Statistics of Fourier Modes of Velocity and Vorticity in Turbulent Flows : Intermittency and Long-Range Correlations
L. Chevillard, N. Mazellier, C. Poulain, Y. Gagne, C. Baudet

TL;DR
This paper analyzes the statistical properties of Fourier modes in turbulent flows, revealing long-range correlations and intermittency differences between velocity and vorticity through experimental data and cascade models.
Contribution
It establishes a link between velocity structure functions and Fourier mode flatness, and compares intermittency in velocity and vorticity in turbulence.
Findings
Vorticity exhibits stronger intermittency than velocity.
Fourier modes show long-range correlations.
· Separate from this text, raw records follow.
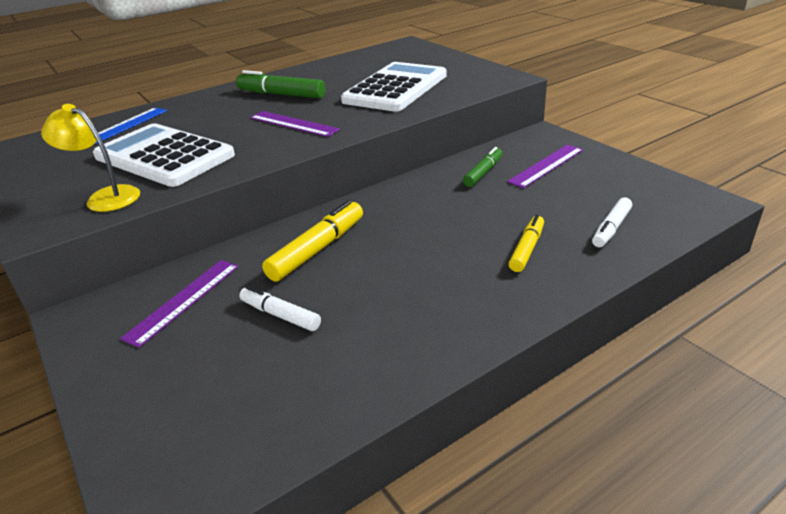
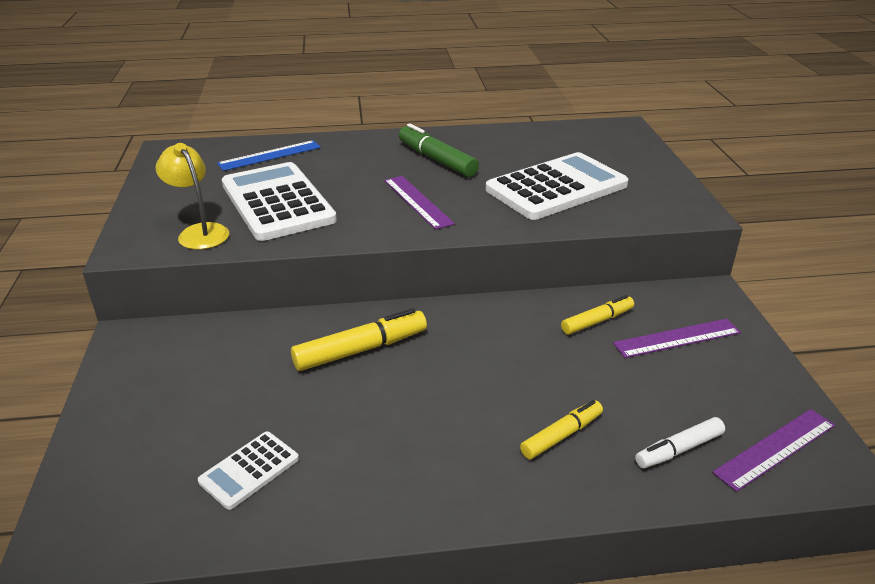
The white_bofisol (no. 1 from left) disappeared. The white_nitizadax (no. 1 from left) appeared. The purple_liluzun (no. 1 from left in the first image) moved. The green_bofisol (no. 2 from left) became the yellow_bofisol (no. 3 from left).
Statistical behaviors are consistent across velocity and vorticity data.
Abstract
We perform a statistical analysis of experimental fully developed turbulence longitudinal velocity data in the Fourier space. We address the controversial issue of statistical intermittency of spatial Fourier modes by acting on the finite spectral resolution. We derive a link between velocity structure functions and the flatness of Fourier modes thanks to cascade models. Similar statistical behaviors are recovered in the analysis of spatial Fourier modes of vorticity obtained in an acoustic scattering experiment. We conclude that vorticity is long-range correlated and found more intermittent than longitudinal velocity.